Yes, we need to get out in the sun to get our Vitamin D, but we also need to be careful not to stay out in it so long that we burn. The sun’s rays are the strongest between the hours of 10 AM – 3 PM so if you’re out and about during that time, get your vitamin D and then shield yourself somehow. You can wear a hat, where light, protective clothing, or wear a 100% natural sunscreen that’s free of toxins. There are many options, but whatever you do, work at not getting burnt.

#3 – We Need To Limit Sunscreen

I know, I know, I know! I just said to wear a 100% natural sunscreen, but that should only be used after you’ve gotten some sun… not as soon as you step out into it.

We really should try to stay away from sunscreen if at all possible… especially store-bough sunscreens that are full of synthetic chemicals that are harmful to our bodies. Even some natural sunscreens can be bad for our skin.

Did you know that traditional natural sunscreens contain zinc oxide? Zinc acts as a coating on the skin that reflects the suns UV rays away from the skin, preventing burns. The downside to zinc sunscreens is that they leave your skin kinda white looking. So now, new zinc is out and about, and it’s called nano-particle zinc. This means that the zinc particles are so small they absorb into your skin and don’t leave you with that white pasty look we all don’t care for. The problem with this is that you’re now absorbing zinc in your skin and this newer nano-particle zinc has been linked to things like skin aging and cancers. I say, no thank you… I’ll stick with being white and skip cancer and old looking skin! Plus… I’ll make sure to find some non-nano zinc sunscreen when I need to use it.

What Does Safe Sun Exposure Look Like?

Well, there are a lot of different ways to stay safe in the sun, but here’s what it looks like to me.

When warm weather rolls around and the sun decides to share some of its warmth with us, we start going out for brief periods of time to enjoy the day and play for a bit. I try to get as much of our skin exposed to the sun as possible without offending anyone or making my boys thing that their mama is one of those “immodest ladies”! We usually stay out for 20 minutes or so… just long enough to have some fun and then we either go back in to do other things or we stay out and cover up with more clothes.

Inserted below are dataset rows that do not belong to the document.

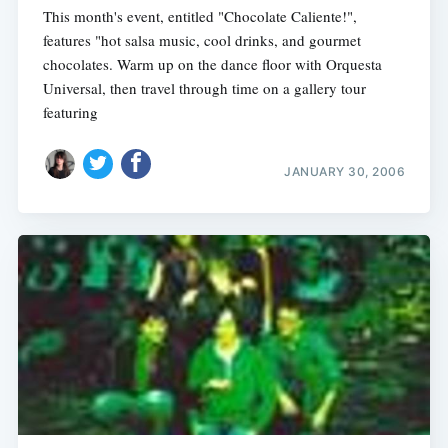
This month's event, entitled "Chocolate Caliente!",
features "hot salsa music, cool drinks, and gourmet
chocolates. Warm up on the dance floor with Orquesta
Universal, then travel through time on a gallery tour
featuring
JANUARY 30, 2006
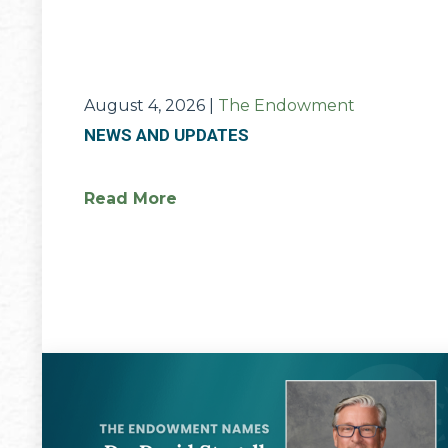
August 4, 2026
|
The Endowment
NEWS AND UPDATES
Read More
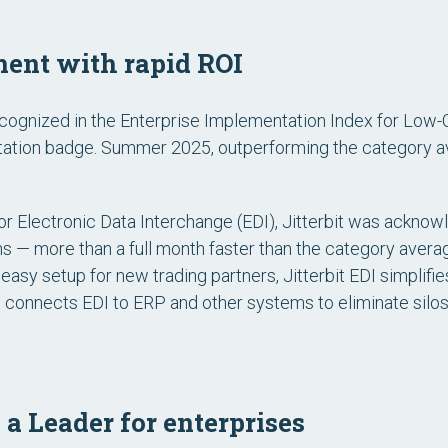
ent with rapid ROI
cognized in the
Enterprise Implementation Index for Low
ation
badge. Summer 2025, outperforming the category a
or Electronic Data Interchange (EDI)
, Jitterbit was acknowl
hs — more than a full month faster than the category averag
easy setup for new trading partners, Jitterbit EDI simplif
 it connects EDI to ERP and other systems to eliminate silo
 a Leader for enterprises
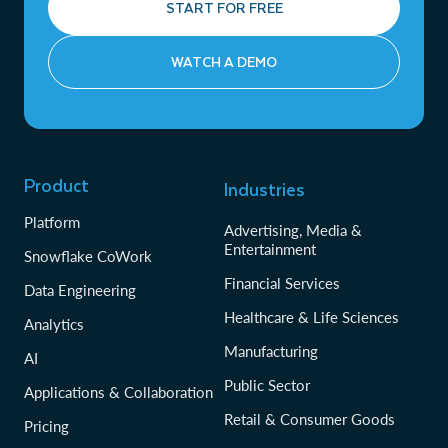
START FOR FREE
WATCH A DEMO
Product
Industries
Platform
Advertising, Media &
Entertainment
Snowflake CoWork
Financial Services
Data Engineering
Healthcare & Life Sciences
Analytics
Manufacturing
AI
Public Sector
Applications & Collaboration
Retail & Consumer Goods
Pricing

As the days go along, we all tend to get a nice little tan by doing this, and we are able to stay out longer without looking red or getting a burn. Again… our tan becomes our protection.

The exception to this rule is when we go to the beach, to an amusement part, or if we’re going to be out in the sun for an extended period of time. Then what we do is we try to stay covered with light clothing and use a good quality sunscreen on the parts of our bodies that are exposed ONLY after we’ve gotten some sun that day… not immediately upon going out.

To me, this is safe sun exposure, and thankfully my kids have never gotten a sunburn so far so it’s working for us!

What does safe sun exposure look like to you and your family?